ABOUT THIS TASK - Copy out each line of the entries where the word "ກະຊວງຍ" is present.

DATASET RECORDS -
· · · · ·
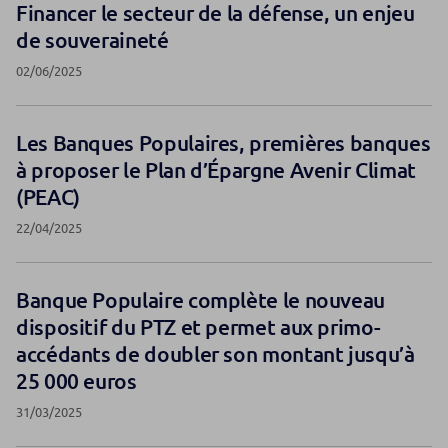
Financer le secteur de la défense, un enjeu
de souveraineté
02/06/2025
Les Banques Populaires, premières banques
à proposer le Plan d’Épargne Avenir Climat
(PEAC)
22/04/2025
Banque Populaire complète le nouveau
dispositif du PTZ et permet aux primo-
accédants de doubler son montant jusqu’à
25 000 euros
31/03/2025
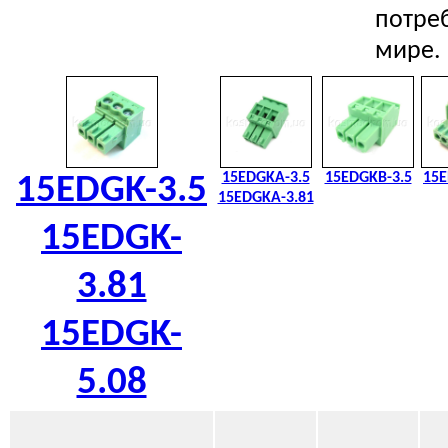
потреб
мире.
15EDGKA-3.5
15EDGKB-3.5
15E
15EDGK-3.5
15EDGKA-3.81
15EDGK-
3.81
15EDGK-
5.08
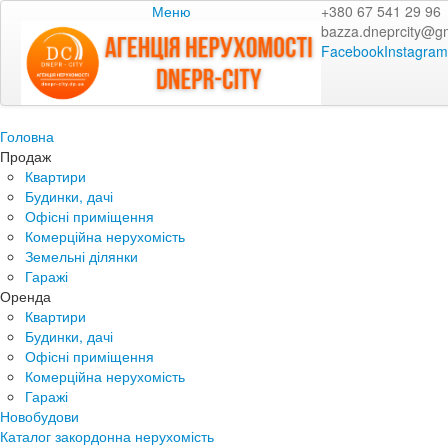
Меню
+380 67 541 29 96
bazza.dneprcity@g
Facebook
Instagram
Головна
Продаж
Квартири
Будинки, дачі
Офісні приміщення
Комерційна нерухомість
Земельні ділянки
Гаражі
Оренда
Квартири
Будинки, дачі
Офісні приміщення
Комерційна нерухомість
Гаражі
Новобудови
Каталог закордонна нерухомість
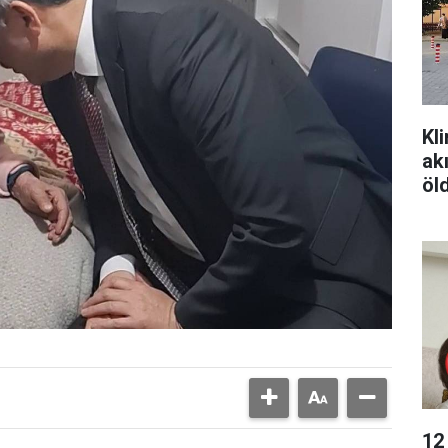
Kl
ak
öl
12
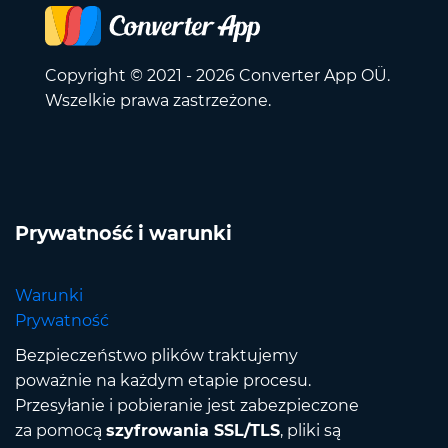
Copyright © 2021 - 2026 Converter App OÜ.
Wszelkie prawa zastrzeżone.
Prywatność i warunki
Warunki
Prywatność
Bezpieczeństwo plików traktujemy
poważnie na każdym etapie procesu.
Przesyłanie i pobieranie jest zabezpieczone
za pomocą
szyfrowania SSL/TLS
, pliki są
· · · · ·
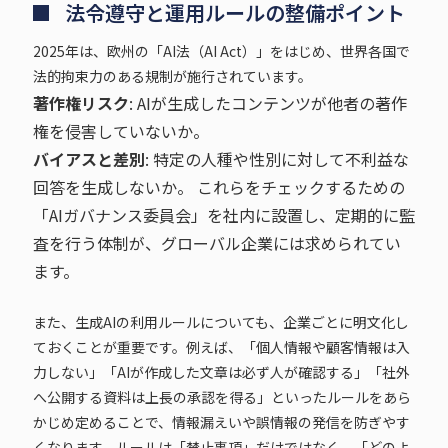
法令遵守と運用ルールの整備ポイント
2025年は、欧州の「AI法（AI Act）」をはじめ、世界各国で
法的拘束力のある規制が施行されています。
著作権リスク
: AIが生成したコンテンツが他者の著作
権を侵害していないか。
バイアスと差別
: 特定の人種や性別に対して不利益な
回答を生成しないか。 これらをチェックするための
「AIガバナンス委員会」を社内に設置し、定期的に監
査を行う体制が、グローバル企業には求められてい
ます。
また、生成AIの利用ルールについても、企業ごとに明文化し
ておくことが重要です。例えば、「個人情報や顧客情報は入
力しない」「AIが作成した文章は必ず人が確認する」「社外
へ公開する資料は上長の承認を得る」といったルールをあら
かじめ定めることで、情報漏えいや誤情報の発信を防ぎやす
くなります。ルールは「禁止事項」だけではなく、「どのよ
· · · · ·
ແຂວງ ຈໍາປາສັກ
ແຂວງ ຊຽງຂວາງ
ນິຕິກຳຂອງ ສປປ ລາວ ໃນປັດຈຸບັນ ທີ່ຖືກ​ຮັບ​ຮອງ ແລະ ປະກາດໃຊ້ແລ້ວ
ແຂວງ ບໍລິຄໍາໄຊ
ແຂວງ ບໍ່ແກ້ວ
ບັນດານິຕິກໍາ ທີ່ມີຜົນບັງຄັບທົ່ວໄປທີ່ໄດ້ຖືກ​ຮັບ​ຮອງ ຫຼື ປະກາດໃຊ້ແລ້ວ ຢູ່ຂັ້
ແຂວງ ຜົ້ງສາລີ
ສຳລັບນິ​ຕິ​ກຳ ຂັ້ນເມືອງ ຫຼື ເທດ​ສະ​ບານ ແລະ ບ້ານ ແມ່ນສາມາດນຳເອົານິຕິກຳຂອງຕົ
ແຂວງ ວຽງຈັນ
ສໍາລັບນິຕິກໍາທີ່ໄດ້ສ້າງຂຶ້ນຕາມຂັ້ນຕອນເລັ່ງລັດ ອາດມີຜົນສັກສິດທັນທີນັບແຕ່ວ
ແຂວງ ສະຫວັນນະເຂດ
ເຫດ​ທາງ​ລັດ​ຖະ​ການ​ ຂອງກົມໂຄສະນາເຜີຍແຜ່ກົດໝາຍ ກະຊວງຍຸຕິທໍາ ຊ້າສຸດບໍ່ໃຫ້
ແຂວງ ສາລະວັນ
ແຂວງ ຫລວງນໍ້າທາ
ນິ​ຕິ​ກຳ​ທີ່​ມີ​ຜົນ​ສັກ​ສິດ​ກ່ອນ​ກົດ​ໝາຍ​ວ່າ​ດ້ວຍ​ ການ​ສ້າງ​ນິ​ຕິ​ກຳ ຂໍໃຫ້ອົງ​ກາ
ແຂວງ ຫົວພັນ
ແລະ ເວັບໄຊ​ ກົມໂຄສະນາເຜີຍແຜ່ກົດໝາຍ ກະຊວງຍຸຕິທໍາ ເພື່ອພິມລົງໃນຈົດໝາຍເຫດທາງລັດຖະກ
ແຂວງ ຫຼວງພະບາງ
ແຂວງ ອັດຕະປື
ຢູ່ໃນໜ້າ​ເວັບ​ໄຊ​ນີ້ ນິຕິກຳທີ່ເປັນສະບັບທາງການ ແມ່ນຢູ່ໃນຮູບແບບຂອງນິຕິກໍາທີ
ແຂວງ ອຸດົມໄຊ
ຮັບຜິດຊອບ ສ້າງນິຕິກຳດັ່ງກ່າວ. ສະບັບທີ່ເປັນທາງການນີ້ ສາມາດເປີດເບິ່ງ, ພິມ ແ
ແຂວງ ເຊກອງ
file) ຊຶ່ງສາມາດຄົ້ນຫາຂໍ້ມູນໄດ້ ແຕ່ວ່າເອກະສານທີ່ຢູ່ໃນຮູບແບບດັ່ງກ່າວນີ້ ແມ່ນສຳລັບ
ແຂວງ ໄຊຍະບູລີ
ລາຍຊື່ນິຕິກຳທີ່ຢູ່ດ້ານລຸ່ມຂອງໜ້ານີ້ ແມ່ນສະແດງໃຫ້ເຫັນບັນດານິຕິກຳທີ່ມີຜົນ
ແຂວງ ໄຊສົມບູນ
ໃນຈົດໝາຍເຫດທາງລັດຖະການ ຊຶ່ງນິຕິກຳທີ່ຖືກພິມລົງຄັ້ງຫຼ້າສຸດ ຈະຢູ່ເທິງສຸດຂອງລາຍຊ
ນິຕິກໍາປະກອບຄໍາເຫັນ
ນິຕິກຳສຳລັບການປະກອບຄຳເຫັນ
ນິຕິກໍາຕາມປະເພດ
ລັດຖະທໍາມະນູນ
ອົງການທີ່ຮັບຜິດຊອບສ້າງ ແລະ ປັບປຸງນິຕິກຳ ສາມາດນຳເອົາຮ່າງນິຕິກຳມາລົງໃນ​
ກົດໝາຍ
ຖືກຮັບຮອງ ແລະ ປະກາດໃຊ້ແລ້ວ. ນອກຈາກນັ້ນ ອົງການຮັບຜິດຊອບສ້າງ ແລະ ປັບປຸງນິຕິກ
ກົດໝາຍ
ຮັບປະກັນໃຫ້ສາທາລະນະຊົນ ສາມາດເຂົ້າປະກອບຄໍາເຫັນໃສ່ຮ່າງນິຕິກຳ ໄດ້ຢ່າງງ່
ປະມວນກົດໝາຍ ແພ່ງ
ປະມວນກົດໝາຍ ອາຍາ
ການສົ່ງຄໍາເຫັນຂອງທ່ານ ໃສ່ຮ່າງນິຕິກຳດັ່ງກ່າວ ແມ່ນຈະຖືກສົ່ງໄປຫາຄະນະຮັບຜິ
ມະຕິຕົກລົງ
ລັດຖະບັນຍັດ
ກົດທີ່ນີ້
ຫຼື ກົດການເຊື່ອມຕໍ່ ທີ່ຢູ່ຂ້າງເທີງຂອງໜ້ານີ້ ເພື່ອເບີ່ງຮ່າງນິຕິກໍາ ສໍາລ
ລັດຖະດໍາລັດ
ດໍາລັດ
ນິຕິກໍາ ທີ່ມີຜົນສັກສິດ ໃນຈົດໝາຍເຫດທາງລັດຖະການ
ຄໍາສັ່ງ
· · · · ·
ANSWER BOX -
ເຫດ​ທາງ​ລັດ​ຖະ​ການ​ ຂອງກົມໂຄສະນາເຜີຍແຜ່ກົດໝາຍ ກະຊວງຍຸຕິທໍາ ຊ້າສຸດບໍ່ໃຫ້
ແລະ ເວັບໄຊ​ ກົມໂຄສະນາເຜີຍແຜ່ກົດໝາຍ ກະຊວງຍຸຕິທໍາ ເພື່ອພິມລົງໃນຈົດໝາຍເຫດທາງລັດຖະກ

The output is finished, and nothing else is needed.